Clarence Booth

No. 45, 43
- Position: Tackle

Personal information
- Born: September 4, 1919 Childress, Texas, U.S.
- Died: April 23, 1974 (aged 54) Junction, Texas, U.S.
- Listed height: 6 ft 0 in (1.83 m)
- Listed weight: 223 lb (101 kg)

Career information
- College: SMU (1939-1942)
- NFL draft: 1943 (18th round, 164th overall pick)

Career history
- Chicago Cardinals (1943); Card-Pitt (1944);

Career NFL statistics
- Games played: 11
- Stats at Pro Football Reference

= Clarence Booth =

American football player (1919–1974)

Clarence E. Booth (September 4, 1919 – April 23, 1974) was a former professional American football offensive tackle in the National Football League (NFL).
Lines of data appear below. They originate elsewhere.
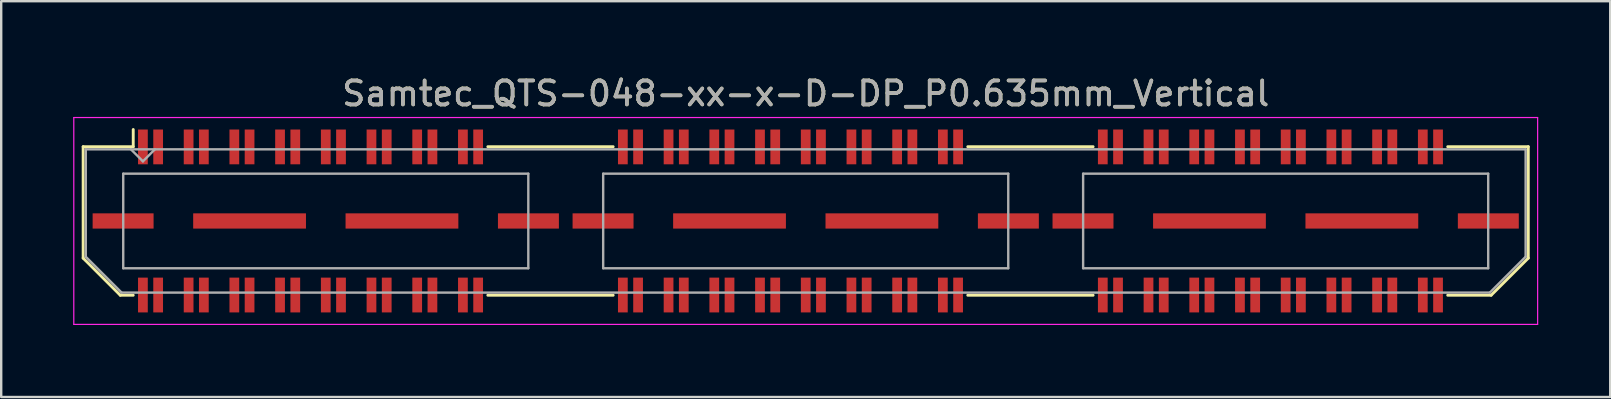
<source format=kicad_pcb>
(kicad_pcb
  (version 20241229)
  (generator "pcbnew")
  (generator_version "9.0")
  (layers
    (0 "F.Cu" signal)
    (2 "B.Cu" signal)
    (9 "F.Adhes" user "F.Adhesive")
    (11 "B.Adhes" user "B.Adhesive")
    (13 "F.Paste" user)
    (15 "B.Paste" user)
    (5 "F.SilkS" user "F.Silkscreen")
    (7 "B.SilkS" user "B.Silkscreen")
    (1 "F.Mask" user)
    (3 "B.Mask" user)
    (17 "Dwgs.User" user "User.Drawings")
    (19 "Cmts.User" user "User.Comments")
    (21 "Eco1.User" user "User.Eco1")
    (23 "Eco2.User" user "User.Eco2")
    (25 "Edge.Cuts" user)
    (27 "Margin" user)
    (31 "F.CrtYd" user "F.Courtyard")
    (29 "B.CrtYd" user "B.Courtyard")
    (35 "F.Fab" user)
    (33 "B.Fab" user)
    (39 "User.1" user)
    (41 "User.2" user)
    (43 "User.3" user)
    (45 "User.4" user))
  (footprint "Samtec_QTS-048-xx-x-D-DP_P0.635mm_Vertical"
    (layer "F.Cu")
    (at 30.525 6.158)
    (property "Reference" "Samtec_QTS-048-xx-x-D-DP_P0.635mm_Vertical" (at 0 -5.31 0) (layer "F.SilkS") (effects (font (size 1 1) (thickness 0.15))))
    (attr smd)
    (fp_line (start -30.11 -3.095) (end -30.11 1.548) (stroke (width 0.12) (type solid)) (layer "F.SilkS"))
    (fp_line (start -30.11 1.548) (end -28.562 3.095) (stroke (width 0.12) (type solid)) (layer "F.SilkS"))
    (fp_line (start -28.562 3.095) (end -28.023 3.095) (stroke (width 0.12) (type solid)) (layer "F.SilkS"))
    (fp_line (start -28.023 -3.811) (end -28.023 -3.095) (stroke (width 0.12) (type solid)) (layer "F.SilkS"))
    (fp_line (start -28.023 -3.095) (end -30.11 -3.095) (stroke (width 0.12) (type solid)) (layer "F.SilkS"))
    (fp_line (start -13.247 -3.095) (end -8.023 -3.095) (stroke (width 0.12) (type solid)) (layer "F.SilkS"))
    (fp_line (start -13.247 3.095) (end -8.023 3.095) (stroke (width 0.12) (type solid)) (layer "F.SilkS"))
    (fp_line (start 6.753 -3.095) (end 11.977 -3.095) (stroke (width 0.12) (type solid)) (layer "F.SilkS"))
    (fp_line (start 6.753 3.095) (end 11.977 3.095) (stroke (width 0.12) (type solid)) (layer "F.SilkS"))
    (fp_line (start 26.753 -3.095) (end 30.11 -3.095) (stroke (width 0.12) (type solid)) (layer "F.SilkS"))
    (fp_line (start 28.562 3.095) (end 26.753 3.095) (stroke (width 0.12) (type solid)) (layer "F.SilkS"))
    (fp_line (start 30.11 -3.095) (end 30.11 1.548) (stroke (width 0.12) (type solid)) (layer "F.SilkS"))
    (fp_line (start 30.11 1.548) (end 28.562 3.095) (stroke (width 0.12) (type solid)) (layer "F.SilkS"))
    (fp_line (start -30.5 -4.31) (end -30.5 4.31) (stroke (width 0.05) (type solid)) (layer "F.CrtYd"))
    (fp_line (start -30.5 4.31) (end 30.5 4.31) (stroke (width 0.05) (type solid)) (layer "F.CrtYd"))
    (fp_line (start 30.5 -4.31) (end -30.5 -4.31) (stroke (width 0.05) (type solid)) (layer "F.CrtYd"))
    (fp_line (start 30.5 4.31) (end 30.5 -4.31) (stroke (width 0.05) (type solid)) (layer "F.CrtYd"))
    (fp_line (start -30 -2.985) (end -30 1.492) (stroke (width 0.1) (type solid)) (layer "F.Fab"))
    (fp_line (start -30 -2.985) (end 30 -2.985) (stroke (width 0.1) (type solid)) (layer "F.Fab"))
    (fp_line (start -30 1.492) (end -28.508 2.985) (stroke (width 0.1) (type solid)) (layer "F.Fab"))
    (fp_line (start -28.508 2.985) (end 28.508 2.985) (stroke (width 0.1) (type solid)) (layer "F.Fab"))
    (fp_line (start -28.44 -1.97) (end -28.44 1.97) (stroke (width 0.1) (type solid)) (layer "F.Fab"))
    (fp_line (start -28.44 1.97) (end -11.56 1.97) (stroke (width 0.1) (type solid)) (layer "F.Fab"))
    (fp_line (start -27.62 -2.485) (end -28.12 -2.985) (stroke (width 0.1) (type solid)) (layer "F.Fab"))
    (fp_line (start -27.12 -2.985) (end -27.62 -2.485) (stroke (width 0.1) (type solid)) (layer "F.Fab"))
    (fp_line (start -11.56 -1.97) (end -28.44 -1.97) (stroke (width 0.1) (type solid)) (layer "F.Fab"))
    (fp_line (start -11.56 1.97) (end -11.56 -1.97) (stroke (width 0.1) (type solid)) (layer "F.Fab"))
    (fp_line (start -8.44 -1.97) (end -8.44 1.97) (stroke (width 0.1) (type solid)) (layer "F.Fab"))
    (fp_line (start -8.44 1.97) (end 8.44 1.97) (stroke (width 0.1) (type solid)) (layer "F.Fab"))
    (fp_line (start 8.44 -1.97) (end -8.44 -1.97) (stroke (width 0.1) (type solid)) (layer "F.Fab"))
    (fp_line (start 8.44 1.97) (end 8.44 -1.97) (stroke (width 0.1) (type solid)) (layer "F.Fab"))
    (fp_line (start 11.56 -1.97) (end 11.56 1.97) (stroke (width 0.1) (type solid)) (layer "F.Fab"))
    (fp_line (start 11.56 1.97) (end 28.44 1.97) (stroke (width 0.1) (type solid)) (layer "F.Fab"))
    (fp_line (start 28.44 -1.97) (end 11.56 -1.97) (stroke (width 0.1) (type solid)) (layer "F.Fab"))
    (fp_line (start 28.44 1.97) (end 28.44 -1.97) (stroke (width 0.1) (type solid)) (layer "F.Fab"))
    (fp_line (start 30 -2.985) (end 30 1.492) (stroke (width 0.1) (type solid)) (layer "F.Fab"))
    (fp_line (start 30 1.492) (end 28.508 2.985) (stroke (width 0.1) (type solid)) (layer "F.Fab"))
    (fp_text user "${REFERENCE}" (at 0 -5.31 0) (layer "F.Fab") (effects (font (size 1 1) (thickness 0.15))))
    (pad "1" smd rect (at -27.62 -3.086) (size 0.406 1.45) (layers "F.Cu" "F.Mask" "F.Paste"))
    (pad "2" smd rect (at -27.62 3.086) (size 0.406 1.45) (layers "F.Cu" "F.Mask" "F.Paste"))
    (pad "3" smd rect (at -26.985 -3.086) (size 0.406 1.45) (layers "F.Cu" "F.Mask" "F.Paste"))
    (pad "4" smd rect (at -26.985 3.086) (size 0.406 1.45) (layers "F.Cu" "F.Mask" "F.Paste"))
    (pad "5" smd rect (at -25.715 -3.086) (size 0.406 1.45) (layers "F.Cu" "F.Mask" "F.Paste"))
    (pad "6" smd rect (at -25.715 3.086) (size 0.406 1.45) (layers "F.Cu" "F.Mask" "F.Paste"))
    (pad "7" smd rect (at -25.08 -3.086) (size 0.406 1.45) (layers "F.Cu" "F.Mask" "F.Paste"))
    (pad "8" smd rect (at -25.08 3.086) (size 0.406 1.45) (layers "F.Cu" "F.Mask" "F.Paste"))
    (pad "9" smd rect (at -23.81 -3.086) (size 0.406 1.45) (layers "F.Cu" "F.Mask" "F.Paste"))
    (pad "10" smd rect (at -23.81 3.086) (size 0.406 1.45) (layers "F.Cu" "F.Mask" "F.Paste"))
    (pad "11" smd rect (at -23.175 -3.086) (size 0.406 1.45) (layers "F.Cu" "F.Mask" "F.Paste"))
    (pad "12" smd rect (at -23.175 3.086) (size 0.406 1.45) (layers "F.Cu" "F.Mask" "F.Paste"))
    (pad "13" smd rect (at -21.905 -3.086) (size 0.406 1.45) (layers "F.Cu" "F.Mask" "F.Paste"))
    (pad "14" smd rect (at -21.905 3.086) (size 0.406 1.45) (layers "F.Cu" "F.Mask" "F.Paste"))
    (pad "15" smd rect (at -21.27 -3.086) (size 0.406 1.45) (layers "F.Cu" "F.Mask" "F.Paste"))
    (pad "16" smd rect (at -21.27 3.086) (size 0.406 1.45) (layers "F.Cu" "F.Mask" "F.Paste"))
    (pad "17" smd rect (at -20 -3.086) (size 0.406 1.45) (layers "F.Cu" "F.Mask" "F.Paste"))
    (pad "18" smd rect (at -20 3.086) (size 0.406 1.45) (layers "F.Cu" "F.Mask" "F.Paste"))
    (pad "19" smd rect (at -19.365 -3.086) (size 0.406 1.45) (layers "F.Cu" "F.Mask" "F.Paste"))
    (pad "20" smd rect (at -19.365 3.086) (size 0.406 1.45) (layers "F.Cu" "F.Mask" "F.Paste"))
    (pad "21" smd rect (at -18.095 -3.086) (size 0.406 1.45) (layers "F.Cu" "F.Mask" "F.Paste"))
    (pad "22" smd rect (at -18.095 3.086) (size 0.406 1.45) (layers "F.Cu" "F.Mask" "F.Paste"))
    (pad "23" smd rect (at -17.46 -3.086) (size 0.406 1.45) (layers "F.Cu" "F.Mask" "F.Paste"))
    (pad "24" smd rect (at -17.46 3.086) (size 0.406 1.45) (layers "F.Cu" "F.Mask" "F.Paste"))
    (pad "25" smd rect (at -16.19 -3.086) (size 0.406 1.45) (layers "F.Cu" "F.Mask" "F.Paste"))
    (pad "26" smd rect (at -16.19 3.086) (size 0.406 1.45) (layers "F.Cu" "F.Mask" "F.Paste"))
    (pad "27" smd rect (at -15.555 -3.086) (size 0.406 1.45) (layers "F.Cu" "F.Mask" "F.Paste"))
    (pad "28" smd rect (at -15.555 3.086) (size 0.406 1.45) (layers "F.Cu" "F.Mask" "F.Paste"))
    (pad "29" smd rect (at -14.285 -3.086) (size 0.406 1.45) (layers "F.Cu" "F.Mask" "F.Paste"))
    (pad "30" smd rect (at -14.285 3.086) (size 0.406 1.45) (layers "F.Cu" "F.Mask" "F.Paste"))
    (pad "31" smd rect (at -13.65 -3.086) (size 0.406 1.45) (layers "F.Cu" "F.Mask" "F.Paste"))
    (pad "32" smd rect (at -13.65 3.086) (size 0.406 1.45) (layers "F.Cu" "F.Mask" "F.Paste"))
    (pad "33" smd rect (at -7.62 -3.086) (size 0.406 1.45) (layers "F.Cu" "F.Mask" "F.Paste"))
    (pad "34" smd rect (at -7.62 3.086) (size 0.406 1.45) (layers "F.Cu" "F.Mask" "F.Paste"))
    (pad "35" smd rect (at -6.985 -3.086) (size 0.406 1.45) (layers "F.Cu" "F.Mask" "F.Paste"))
    (pad "36" smd rect (at -6.985 3.086) (size 0.406 1.45) (layers "F.Cu" "F.Mask" "F.Paste"))
    (pad "37" smd rect (at -5.715 -3.086) (size 0.406 1.45) (layers "F.Cu" "F.Mask" "F.Paste"))
    (pad "38" smd rect (at -5.715 3.086) (size 0.406 1.45) (layers "F.Cu" "F.Mask" "F.Paste"))
    (pad "39" smd rect (at -5.08 -3.086) (size 0.406 1.45) (layers "F.Cu" "F.Mask" "F.Paste"))
    (pad "40" smd rect (at -5.08 3.086) (size 0.406 1.45) (layers "F.Cu" "F.Mask" "F.Paste"))
    (pad "41" smd rect (at -3.81 -3.086) (size 0.406 1.45) (layers "F.Cu" "F.Mask" "F.Paste"))
    (pad "42" smd rect (at -3.81 3.086) (size 0.406 1.45) (layers "F.Cu" "F.Mask" "F.Paste"))
    (pad "43" smd rect (at -3.175 -3.086) (size 0.406 1.45) (layers "F.Cu" "F.Mask" "F.Paste"))
    (pad "44" smd rect (at -3.175 3.086) (size 0.406 1.45) (layers "F.Cu" "F.Mask" "F.Paste"))
    (pad "45" smd rect (at -1.905 -3.086) (size 0.406 1.45) (layers "F.Cu" "F.Mask" "F.Paste"))
    (pad "46" smd rect (at -1.905 3.086) (size 0.406 1.45) (layers "F.Cu" "F.Mask" "F.Paste"))
    (pad "47" smd rect (at -1.27 -3.086) (size 0.406 1.45) (layers "F.Cu" "F.Mask" "F.Paste"))
    (pad "48" smd rect (at -1.27 3.086) (size 0.406 1.45) (layers "F.Cu" "F.Mask" "F.Paste"))
    (pad "49" smd rect (at 0 -3.086) (size 0.406 1.45) (layers "F.Cu" "F.Mask" "F.Paste"))
    (pad "50" smd rect (at 0 3.086) (size 0.406 1.45) (layers "F.Cu" "F.Mask" "F.Paste"))
    (pad "51" smd rect (at 0.635 -3.086) (size 0.406 1.45) (layers "F.Cu" "F.Mask" "F.Paste"))
    (pad "52" smd rect (at 0.635 3.086) (size 0.406 1.45) (layers "F.Cu" "F.Mask" "F.Paste"))
    (pad "53" smd rect (at 1.905 -3.086) (size 0.406 1.45) (layers "F.Cu" "F.Mask" "F.Paste"))
    (pad "54" smd rect (at 1.905 3.086) (size 0.406 1.45) (layers "F.Cu" "F.Mask" "F.Paste"))
    (pad "55" smd rect (at 2.54 -3.086) (size 0.406 1.45) (layers "F.Cu" "F.Mask" "F.Paste"))
    (pad "56" smd rect (at 2.54 3.086) (size 0.406 1.45) (layers "F.Cu" "F.Mask" "F.Paste"))
    (pad "57" smd rect (at 3.81 -3.086) (size 0.406 1.45) (layers "F.Cu" "F.Mask" "F.Paste"))
    (pad "58" smd rect (at 3.81 3.086) (size 0.406 1.45) (layers "F.Cu" "F.Mask" "F.Paste"))
    (pad "59" smd rect (at 4.445 -3.086) (size 0.406 1.45) (layers "F.Cu" "F.Mask" "F.Paste"))
    (pad "60" smd rect (at 4.445 3.086) (size 0.406 1.45) (layers "F.Cu" "F.Mask" "F.Paste"))
    (pad "61" smd rect (at 5.715 -3.086) (size 0.406 1.45) (layers "F.Cu" "F.Mask" "F.Paste"))
    (pad "62" smd rect (at 5.715 3.086) (size 0.406 1.45) (layers "F.Cu" "F.Mask" "F.Paste"))
    (pad "63" smd rect (at 6.35 -3.086) (size 0.406 1.45) (layers "F.Cu" "F.Mask" "F.Paste"))
    (pad "64" smd rect (at 6.35 3.086) (size 0.406 1.45) (layers "F.Cu" "F.Mask" "F.Paste"))
    (pad "65" smd rect (at 12.38 -3.086) (size 0.406 1.45) (layers "F.Cu" "F.Mask" "F.Paste"))
    (pad "66" smd rect (at 12.38 3.086) (size 0.406 1.45) (layers "F.Cu" "F.Mask" "F.Paste"))
    (pad "67" smd rect (at 13.015 -3.086) (size 0.406 1.45) (layers "F.Cu" "F.Mask" "F.Paste"))
    (pad "68" smd rect (at 13.015 3.086) (size 0.406 1.45) (layers "F.Cu" "F.Mask" "F.Paste"))
    (pad "69" smd rect (at 14.285 -3.086) (size 0.406 1.45) (layers "F.Cu" "F.Mask" "F.Paste"))
    (pad "70" smd rect (at 14.285 3.086) (size 0.406 1.45) (layers "F.Cu" "F.Mask" "F.Paste"))
    (pad "71" smd rect (at 14.92 -3.086) (size 0.406 1.45) (layers "F.Cu" "F.Mask" "F.Paste"))
    (pad "72" smd rect (at 14.92 3.086) (size 0.406 1.45) (layers "F.Cu" "F.Mask" "F.Paste"))
    (pad "73" smd rect (at 16.19 -3.086) (size 0.406 1.45) (layers "F.Cu" "F.Mask" "F.Paste"))
    (pad "74" smd rect (at 16.19 3.086) (size 0.406 1.45) (layers "F.Cu" "F.Mask" "F.Paste"))
    (pad "75" smd rect (at 16.825 -3.086) (size 0.406 1.45) (layers "F.Cu" "F.Mask" "F.Paste"))
    (pad "76" smd rect (at 16.825 3.086) (size 0.406 1.45) (layers "F.Cu" "F.Mask" "F.Paste"))
    (pad "77" smd rect (at 18.095 -3.086) (size 0.406 1.45) (layers "F.Cu" "F.Mask" "F.Paste"))
    (pad "78" smd rect (at 18.095 3.086) (size 0.406 1.45) (layers "F.Cu" "F.Mask" "F.Paste"))
    (pad "79" smd rect (at 18.73 -3.086) (size 0.406 1.45) (layers "F.Cu" "F.Mask" "F.Paste"))
    (pad "80" smd rect (at 18.73 3.086) (size 0.406 1.45) (layers "F.Cu" "F.Mask" "F.Paste"))
    (pad "81" smd rect (at 20 -3.086) (size 0.406 1.45) (layers "F.Cu" "F.Mask" "F.Paste"))
    (pad "82" smd rect (at 20 3.086) (size 0.406 1.45) (layers "F.Cu" "F.Mask" "F.Paste"))
    (pad "83" smd rect (at 20.635 -3.086) (size 0.406 1.45) (layers "F.Cu" "F.Mask" "F.Paste"))
    (pad "84" smd rect (at 20.635 3.086) (size 0.406 1.45) (layers "F.Cu" "F.Mask" "F.Paste"))
    (pad "85" smd rect (at 21.905 -3.086) (size 0.406 1.45) (layers "F.Cu" "F.Mask" "F.Paste"))
    (pad "86" smd rect (at 21.905 3.086) (size 0.406 1.45) (layers "F.Cu" "F.Mask" "F.Paste"))
    (pad "87" smd rect (at 22.54 -3.086) (size 0.406 1.45) (layers "F.Cu" "F.Mask" "F.Paste"))
    (pad "88" smd rect (at 22.54 3.086) (size 0.406 1.45) (layers "F.Cu" "F.Mask" "F.Paste"))
    (pad "89" smd rect (at 23.81 -3.086) (size 0.406 1.45) (layers "F.Cu" "F.Mask" "F.Paste"))
    (pad "90" smd rect (at 23.81 3.086) (size 0.406 1.45) (layers "F.Cu" "F.Mask" "F.Paste"))
    (pad "91" smd rect (at 24.445 -3.086) (size 0.406 1.45) (layers "F.Cu" "F.Mask" "F.Paste"))
    (pad "92" smd rect (at 24.445 3.086) (size 0.406 1.45) (layers "F.Cu" "F.Mask" "F.Paste"))
    (pad "93" smd rect (at 25.715 -3.086) (size 0.406 1.45) (layers "F.Cu" "F.Mask" "F.Paste"))
    (pad "94" smd rect (at 25.715 3.086) (size 0.406 1.45) (layers "F.Cu" "F.Mask" "F.Paste"))
    (pad "95" smd rect (at 26.35 -3.086) (size 0.406 1.45) (layers "F.Cu" "F.Mask" "F.Paste"))
    (pad "96" smd rect (at 26.35 3.086) (size 0.406 1.45) (layers "F.Cu" "F.Mask" "F.Paste"))
    (pad "P1" smd rect (at -28.445 0) (size 2.54 0.635) (layers "F.Cu" "F.Mask" "F.Paste"))
    (pad "P1" smd rect (at -23.175 0) (size 4.7 0.635) (layers "F.Cu" "F.Mask" "F.Paste"))
    (pad "P1" smd rect (at -16.825 0) (size 4.7 0.635) (layers "F.Cu" "F.Mask" "F.Paste"))
    (pad "P1" smd rect (at -11.555 0) (size 2.54 0.635) (layers "F.Cu" "F.Mask" "F.Paste"))
    (pad "P2" smd rect (at -8.445 0) (size 2.54 0.635) (layers "F.Cu" "F.Mask" "F.Paste"))
    (pad "P2" smd rect (at -3.175 0) (size 4.7 0.635) (layers "F.Cu" "F.Mask" "F.Paste"))
    (pad "P2" smd rect (at 3.175 0) (size 4.7 0.635) (layers "F.Cu" "F.Mask" "F.Paste"))
    (pad "P2" smd rect (at 8.445 0) (size 2.54 0.635) (layers "F.Cu" "F.Mask" "F.Paste"))
    (pad "P3" smd rect (at 11.555 0) (size 2.54 0.635) (layers "F.Cu" "F.Mask" "F.Paste"))
    (pad "P3" smd rect (at 16.825 0) (size 4.7 0.635) (layers "F.Cu" "F.Mask" "F.Paste"))
    (pad "P3" smd rect (at 23.175 0) (size 4.7 0.635) (layers "F.Cu" "F.Mask" "F.Paste"))
    (pad "P3" smd rect (at 28.445 0) (size 2.54 0.635) (layers "F.Cu" "F.Mask" "F.Paste")))
  (gr_rect
    (start -3 -3)
    (end 64.05 13.493)
    (stroke (width 0.1) (type default))
    (fill no)
    (layer "Edge.Cuts")))
</source>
He was drafted in the 18th round (164th overall) of the 1943 NFL draft after playing college football at Southern Methodist University.

Booth played in the league for two seasons with the Chicago Cardinals and "Card-Pitt," a team that was the result of a temporary merger between the Chicago Cardinals and the Pittsburgh Steelers, in 1943 and 1944. The reason for the team merger was a league-wide shortage of manning due to World War II.